→ **Assignment**:
Omit all pictures and give the records below again exactly as written.

Recorded data
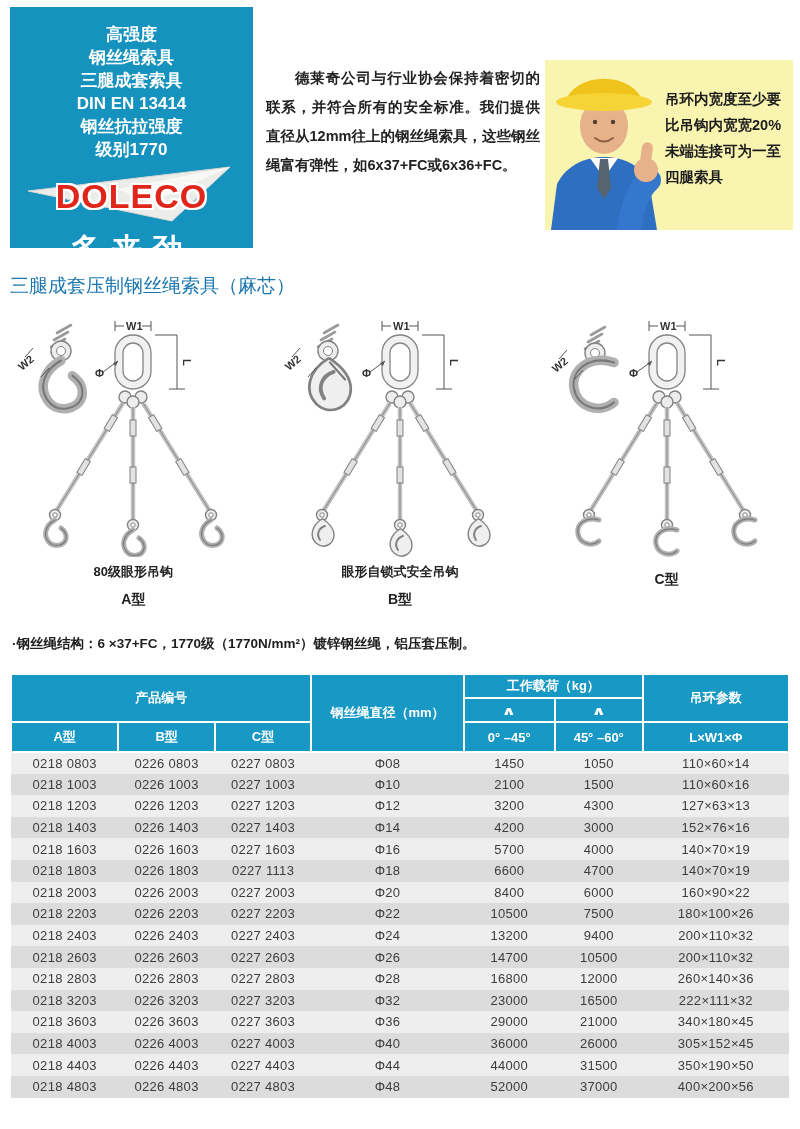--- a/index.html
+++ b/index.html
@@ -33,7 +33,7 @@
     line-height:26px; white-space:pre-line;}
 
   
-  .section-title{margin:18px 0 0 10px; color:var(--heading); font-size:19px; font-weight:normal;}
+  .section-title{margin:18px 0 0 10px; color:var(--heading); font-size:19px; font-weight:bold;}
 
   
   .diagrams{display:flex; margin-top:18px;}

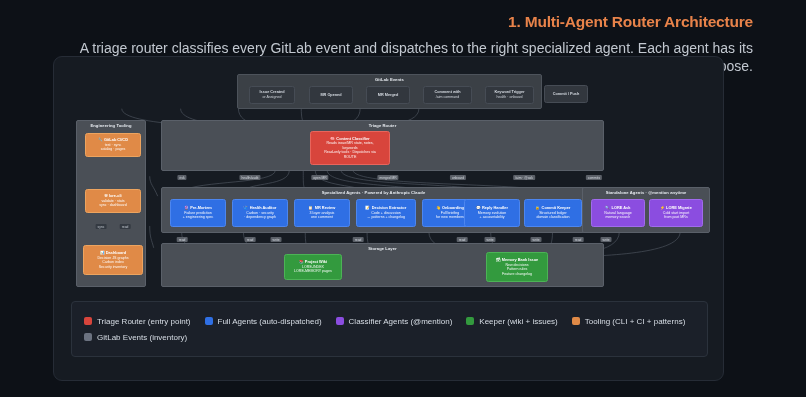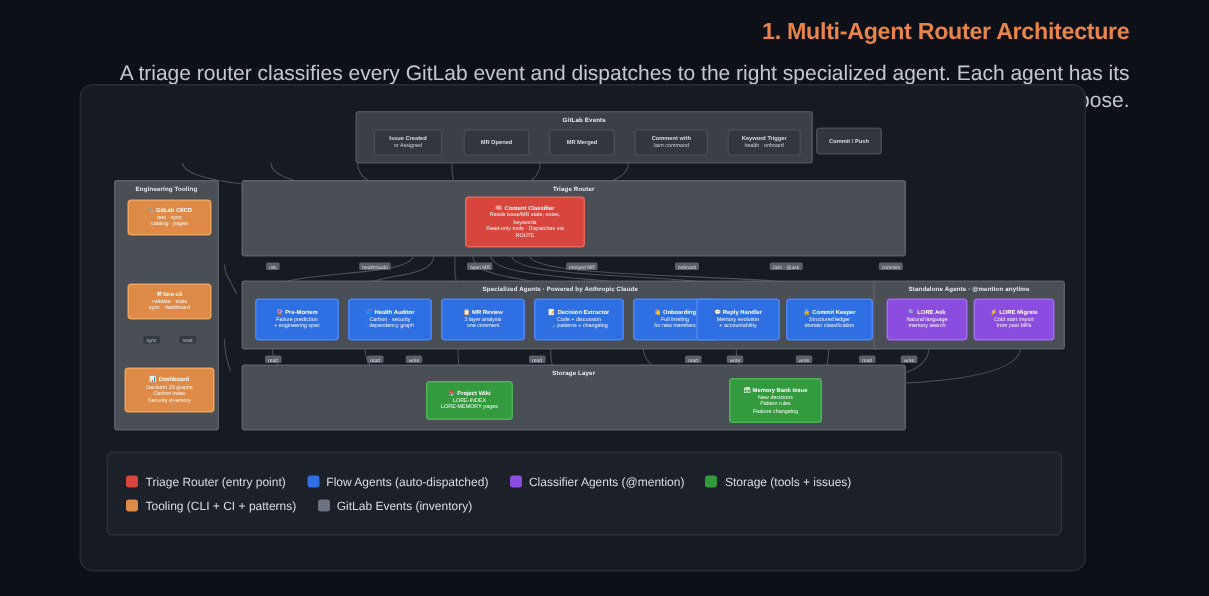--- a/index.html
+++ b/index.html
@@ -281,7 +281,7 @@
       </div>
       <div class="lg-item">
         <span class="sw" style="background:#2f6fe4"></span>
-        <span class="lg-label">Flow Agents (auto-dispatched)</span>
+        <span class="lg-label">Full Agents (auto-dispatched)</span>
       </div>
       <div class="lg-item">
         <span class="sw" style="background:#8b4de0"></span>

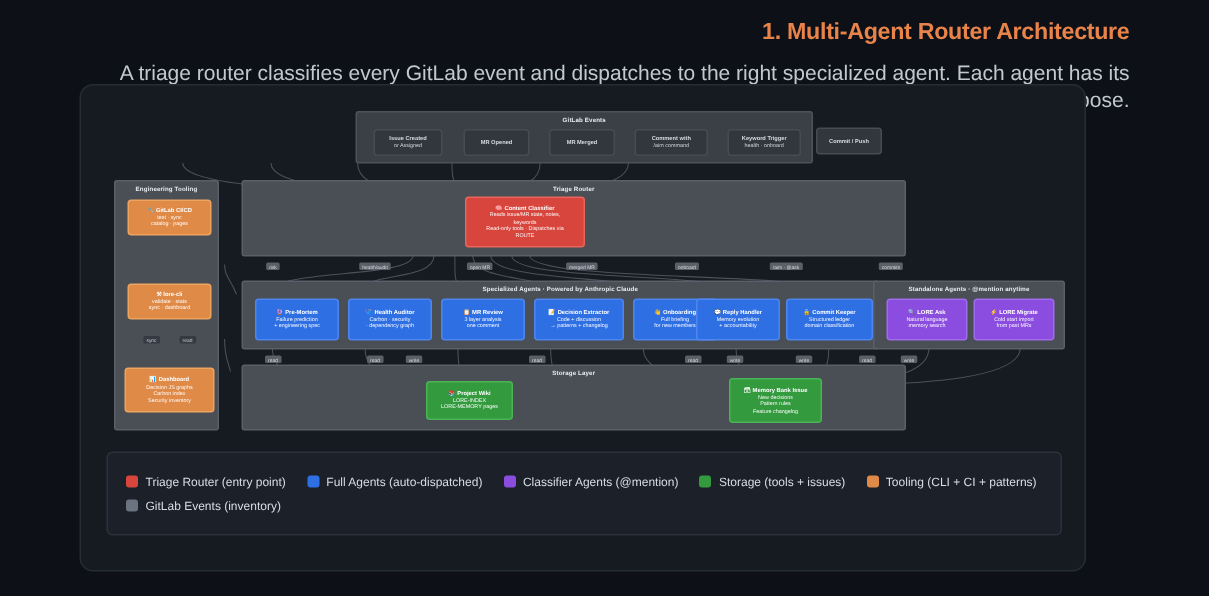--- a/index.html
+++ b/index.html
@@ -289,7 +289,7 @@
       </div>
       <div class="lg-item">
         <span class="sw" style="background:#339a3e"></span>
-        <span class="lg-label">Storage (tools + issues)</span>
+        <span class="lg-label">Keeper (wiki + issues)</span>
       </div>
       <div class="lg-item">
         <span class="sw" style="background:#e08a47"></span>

→ **Exercise solution**:
--- a/index.html
+++ b/index.html
@@ -33,7 +33,7 @@
     line-height:26px; white-space:pre-line;}
 
   
-  .section-title{margin:18px 0 0 10px; color:var(--heading); font-size:19px; font-weight:normal;}
+  .section-title{margin:18px 0 0 10px; color:var(--heading); font-size:19px; font-weight:bold;}
 
   
   .diagrams{display:flex; margin-top:18px;}

--- a/index.html
+++ b/index.html
@@ -281,7 +281,7 @@
       </div>
       <div class="lg-item">
         <span class="sw" style="background:#2f6fe4"></span>
-        <span class="lg-label">Flow Agents (auto-dispatched)</span>
+        <span class="lg-label">Full Agents (auto-dispatched)</span>
       </div>
       <div class="lg-item">
         <span class="sw" style="background:#8b4de0"></span>

--- a/index.html
+++ b/index.html
@@ -289,7 +289,7 @@
       </div>
       <div class="lg-item">
         <span class="sw" style="background:#339a3e"></span>
-        <span class="lg-label">Storage (tools + issues)</span>
+        <span class="lg-label">Keeper (wiki + issues)</span>
       </div>
       <div class="lg-item">
         <span class="sw" style="background:#e08a47"></span>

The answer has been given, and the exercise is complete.